In June, the agency "reluctantly" pulled its contract with the district. "We basically ran out of time and money," Martinez says. "Without a building and enough start-up money, we couldn't recruit staff or students.
"Anything's possible. But right now, I'd say it's dead."
Unlike Thurgood Marshall's supporters, Martinez says he really has no hard feelings toward the school board, which he understands has budgetary problems. He believes that if the legislature created the charter schools act, it should at least have come up with some start-up funding.
With Marshall and the academy out, that left P.S. 1. The school was originally proposed as opening its doors with 120 students the first year and tripling in size by the third year. The board rejected the first proposal, and its supporters faced the same bickering over money, space and resources that the other charter schools had to deal with. The contract approved last week allows for sixty students and a full-time staff of six. The district agreed to fork over 90 percent of what it receives for each student--or about $4,100 per student.

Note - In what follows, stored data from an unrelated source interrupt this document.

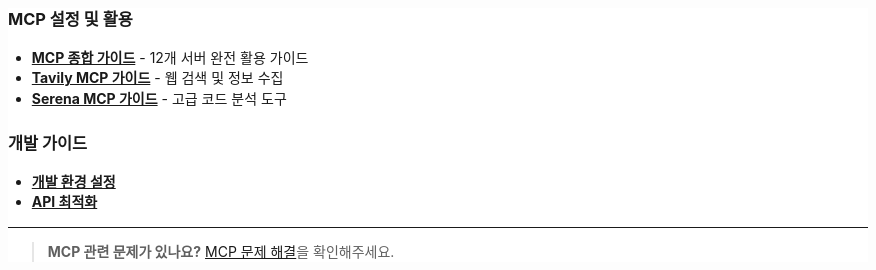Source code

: ### MCP 설정 및 활용

- **[MCP 종합 가이드](../MCP-GUIDE.md)** - 12개 서버 완전 활용 가이드
- **[Tavily MCP 가이드](tavily-mcp-complete-guide.md)** - 웹 검색 및 정보 수집
- **[Serena MCP 가이드](serena-mcp-complete-guide.md)** - 고급 코드 분석 도구

### 개발 가이드

- **[개발 환경 설정](../development/development-guide.md)**
- **[API 최적화](../performance/api-optimization-guide.md)**

---

> **MCP 관련 문제가 있나요?** [MCP 문제 해결](../TROUBLESHOOTING.md#mcp-관련-문제)을 확인해주세요.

Rex Brown, the main organizer for the school proposal and a senior fellow with the Denver-based Education Commission of the States, describes P.S. 1 as an "urban school," with part of the curriculum dedicated to inner-city issues. Each student will have an individualized program, progressing at his own pace. The curriculum will be interdisciplinary and include a lot of hands-on work in urban neighborhoods while also stressing basic literacy.
The school, whose students are already signed up and come from a variety of racial and economic backgrounds, will be in the old VFW building at Ninth and Speer. But its classrooms will be all over, Brown says.
"The art museum will be our art classroom," he says. "The history museum will be our history classroom. And the public library will be our library. Our students will learn how to use the resources available to them in an urban setting."
Brown describes the approval process as "brutal." However, on this side of the fight, he says he sees the need for charter school proposals to be put to the test.
"I see it as part starting a business," he says, "and part jumping out of an airplane without a parachute. When you jump, you say, `Okay, I don't have a parachute, but I have time to invent one.' There are definitely risks involved.